> [PROBLEM STATEMENT]: Straight copy, no pictures: transcribe each entry as it stands.

> [RAW DATA]:

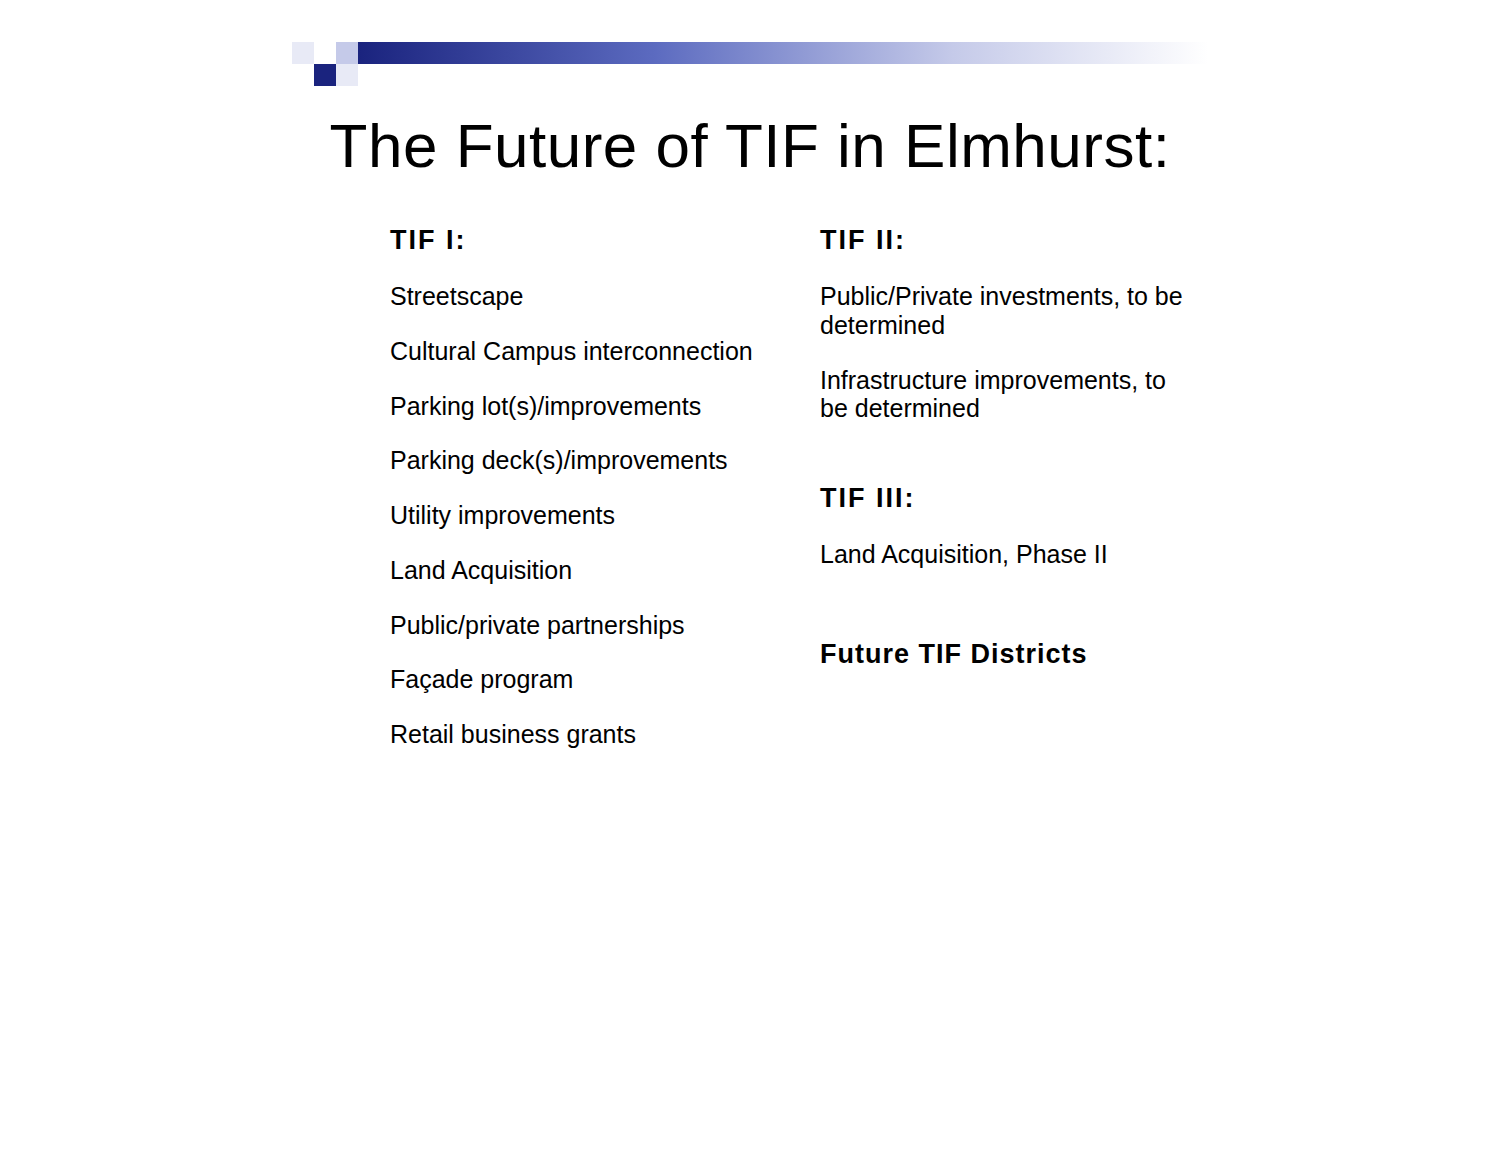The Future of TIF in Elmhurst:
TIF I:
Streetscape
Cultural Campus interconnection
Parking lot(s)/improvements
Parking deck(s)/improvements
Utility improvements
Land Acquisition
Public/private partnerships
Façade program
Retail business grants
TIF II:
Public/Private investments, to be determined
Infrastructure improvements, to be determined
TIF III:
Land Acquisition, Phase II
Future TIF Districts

> [ANSWER SPACE]:
The Future of TIF in Elmhurst:
TIF I:
Streetscape
Cultural Campus interconnection
Parking lot(s)/improvements
Parking deck(s)/improvements
Utility improvements
Land Acquisition
Public/private partnerships
Façade program
Retail business grants
TIF II:
Public/Private investments, to be determined
Infrastructure improvements, to be determined
TIF III:
Land Acquisition, Phase II
Future TIF Districts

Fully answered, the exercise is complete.